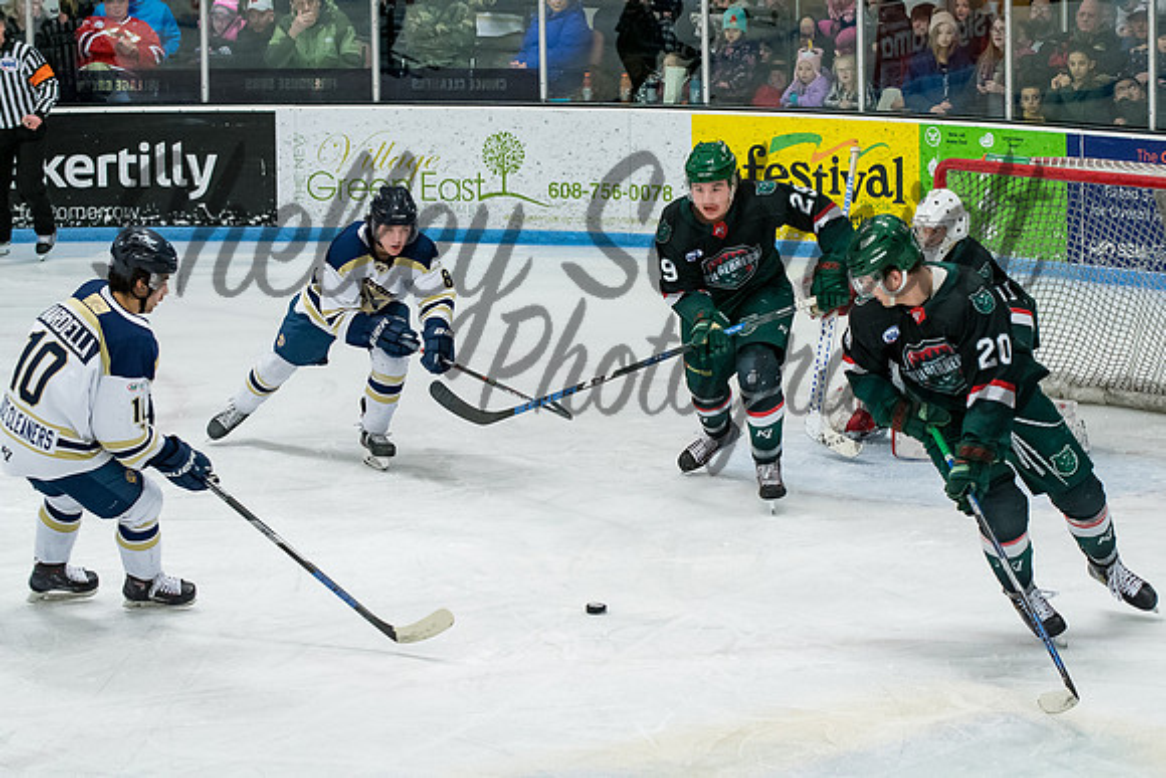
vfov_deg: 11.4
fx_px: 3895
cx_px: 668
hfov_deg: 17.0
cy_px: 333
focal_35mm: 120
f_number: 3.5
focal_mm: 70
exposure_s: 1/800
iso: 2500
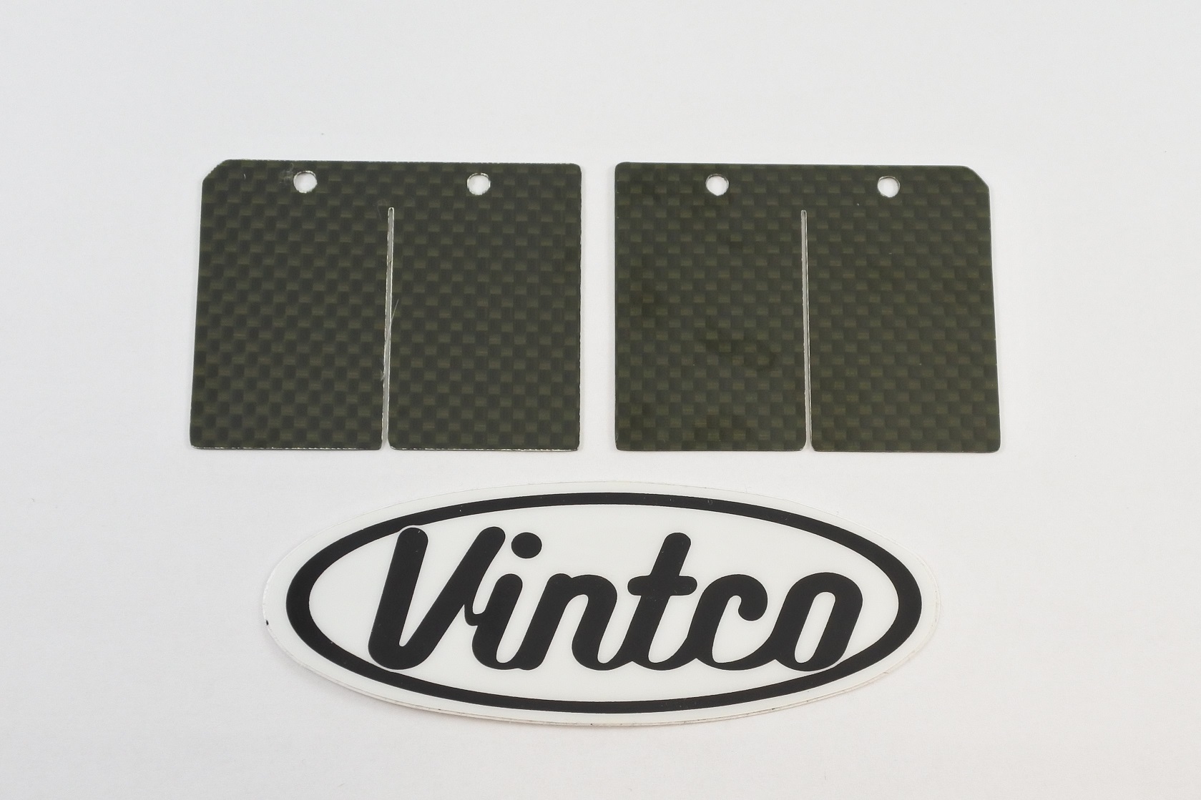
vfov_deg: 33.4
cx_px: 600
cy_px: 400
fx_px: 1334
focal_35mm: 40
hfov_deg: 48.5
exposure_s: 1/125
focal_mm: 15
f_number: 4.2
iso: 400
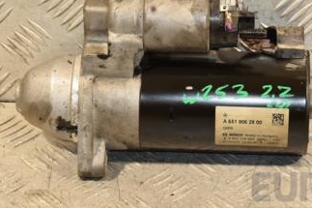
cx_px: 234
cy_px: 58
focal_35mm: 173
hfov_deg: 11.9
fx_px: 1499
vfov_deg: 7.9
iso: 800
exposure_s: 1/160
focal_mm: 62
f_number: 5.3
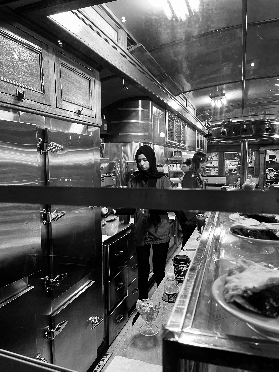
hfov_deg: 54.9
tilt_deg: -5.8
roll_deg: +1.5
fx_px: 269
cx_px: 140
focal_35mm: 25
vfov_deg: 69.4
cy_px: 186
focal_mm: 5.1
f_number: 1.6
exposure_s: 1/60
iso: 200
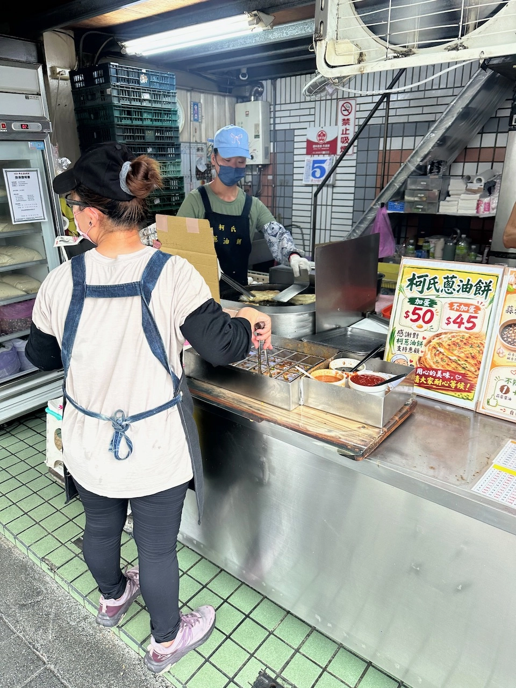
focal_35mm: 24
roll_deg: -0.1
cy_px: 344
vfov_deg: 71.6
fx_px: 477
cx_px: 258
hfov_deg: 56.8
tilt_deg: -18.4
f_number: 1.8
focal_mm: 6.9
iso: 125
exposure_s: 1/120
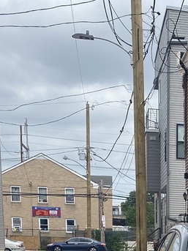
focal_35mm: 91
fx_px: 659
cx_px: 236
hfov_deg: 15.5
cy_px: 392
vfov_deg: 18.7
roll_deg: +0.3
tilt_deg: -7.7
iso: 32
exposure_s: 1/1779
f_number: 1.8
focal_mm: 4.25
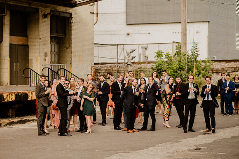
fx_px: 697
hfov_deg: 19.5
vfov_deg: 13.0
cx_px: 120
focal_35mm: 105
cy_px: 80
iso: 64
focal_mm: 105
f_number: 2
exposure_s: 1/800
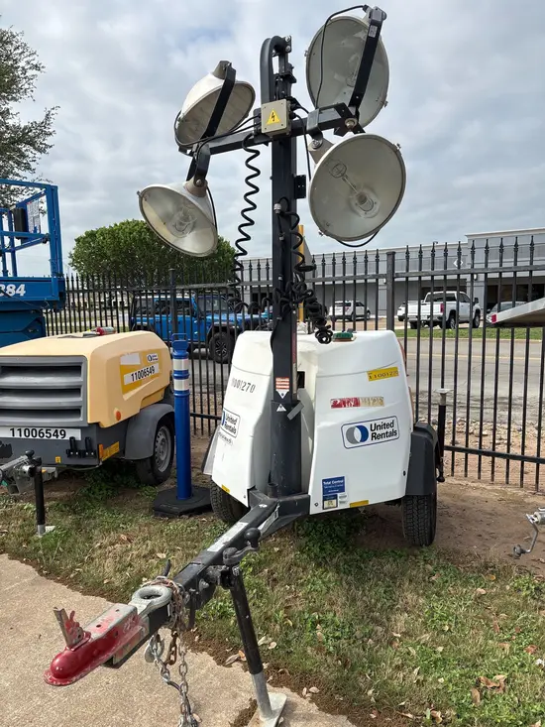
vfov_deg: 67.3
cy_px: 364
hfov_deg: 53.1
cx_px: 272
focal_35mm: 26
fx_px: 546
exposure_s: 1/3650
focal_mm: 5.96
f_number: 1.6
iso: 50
---
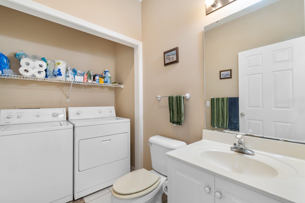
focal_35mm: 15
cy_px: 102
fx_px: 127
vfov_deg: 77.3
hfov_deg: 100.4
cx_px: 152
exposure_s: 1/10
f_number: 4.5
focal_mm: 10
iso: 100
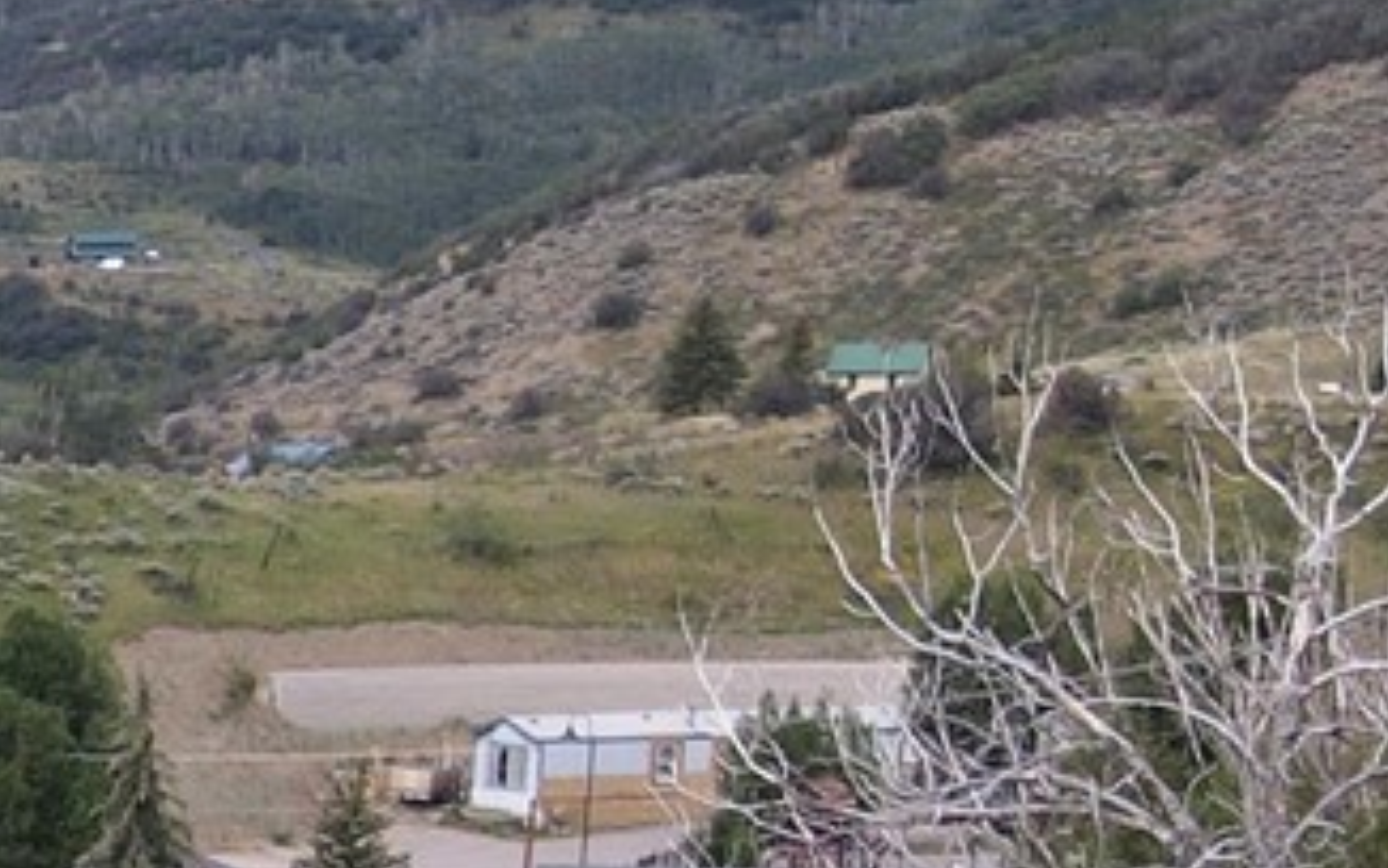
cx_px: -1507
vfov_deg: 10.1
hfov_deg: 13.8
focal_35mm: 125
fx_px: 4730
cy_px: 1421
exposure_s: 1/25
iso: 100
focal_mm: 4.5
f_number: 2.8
==
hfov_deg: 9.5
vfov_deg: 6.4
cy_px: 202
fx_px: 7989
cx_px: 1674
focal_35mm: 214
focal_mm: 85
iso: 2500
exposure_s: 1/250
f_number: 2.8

• **Description of the task**:
Given the listing above, retype only the span of lines from the line with "exposure_s: 1/125" up to and including the line with "focal_35mm: 25", exactly as it stands and without pictures.

• **Task solution**:
exposure_s: 1/125
focal_mm: 15
f_number: 4.2
iso: 400
cx_px: 234
cy_px: 58
focal_35mm: 173
hfov_deg: 11.9
fx_px: 1499
vfov_deg: 7.9
iso: 800
exposure_s: 1/160
focal_mm: 62
f_number: 5.3
hfov_deg: 54.9
tilt_deg: -5.8
roll_deg: +1.5
fx_px: 269
cx_px: 140
focal_35mm: 25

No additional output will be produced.